Public investment in infrastructure has been declining as a percentage of gross domestic product for a decade, she points out. This was also a result of the priorities of the previous president [Jacob Zuma], who she highlights spent on consumption, through wages and other “political gravy trains”, all of which was financed by cutting back on infrastructure.

“In part this was an understandable response, to the fact that much infrastructure spending was wasteful and there were capacity constraints to delivering.”

However, the result is that South Africa now suffers a lack of economic infrastructure to support growth, and the social infrastructure to make it inclusive growth.

“This has to change,” she cautions, adding that Finance Minister Tito Mboweni has noted that the ballooning civil service wage bill needs to be cut as it has grown by 40% in real terms over the past 12 years without equivalent increases in productivity.

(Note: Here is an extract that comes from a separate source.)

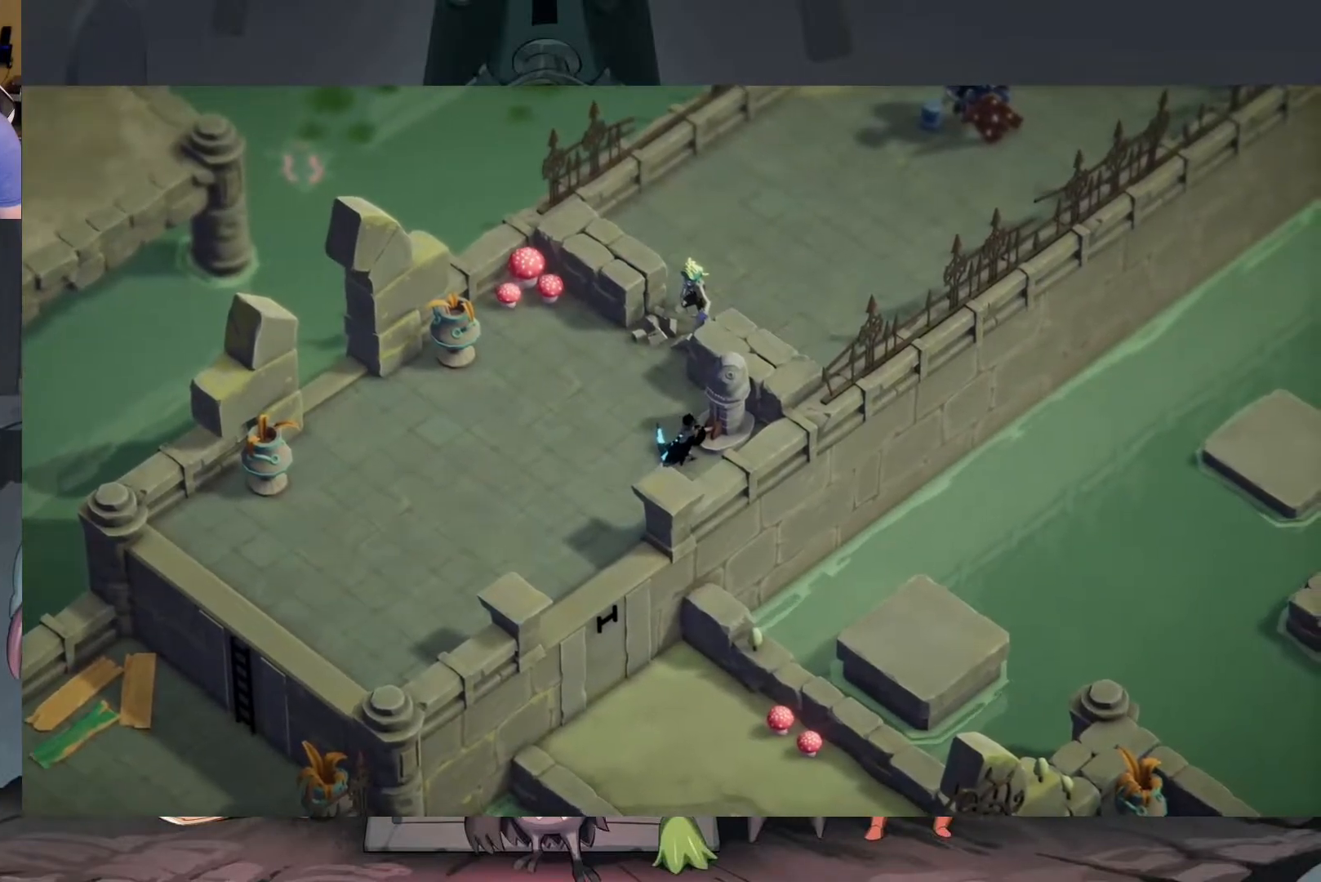
{"buttons": [], "left_stick": "center", "right_stick": "center", "events": []}
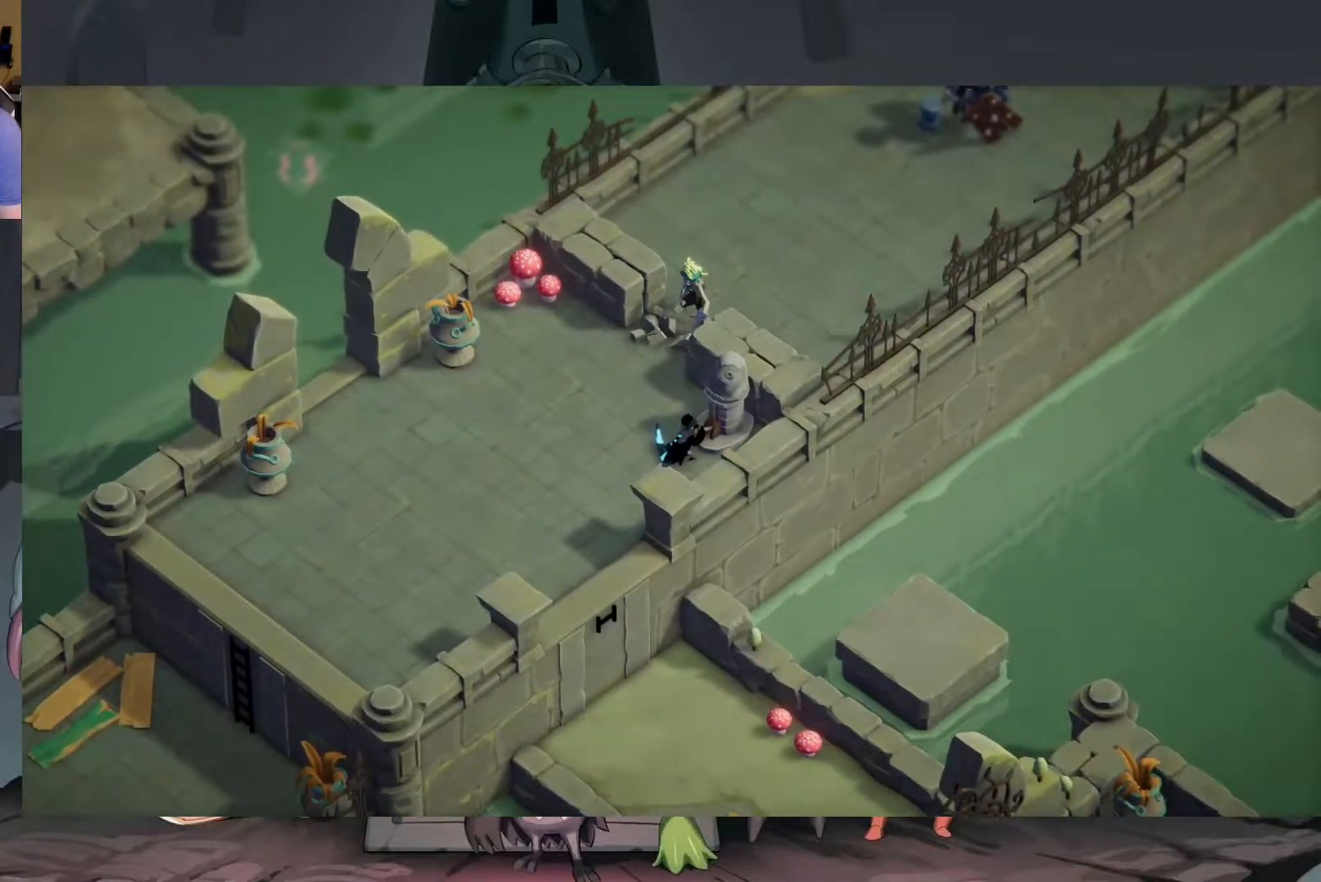
{"buttons": [], "left_stick": "center", "right_stick": "center", "events": []}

Notably, however, Mavuso also points out that Ramaphosa has prioritised infrastructure spending in the economic recovery plan after the Covid-19 disaster, with a Sustainable Infrastructure Development Symposium to be held on June 23. During the symposium, government is expected to announce a major pipeline of infrastructure projects.

“The President has said the private sector must play a critical role in this. There are many good reasons for that – the private sector has capital and skills that can unlock the infrastructure challenge,” she says.

For example, the Renewable Energy Independent Power Producer Procurement Programme raised over R200-billion in private sector funding between 2010 and 2015.

“If the government can deliver the structural reforms that are needed and mount a credible infrastructure programme that uses the private sector appropriately, we can turn what has been a long-running decline in confidence,” says Mavuso, adding that if this can be achieved, the strong economic growth will return to drive efforts to eliminate poverty and reduce inequality.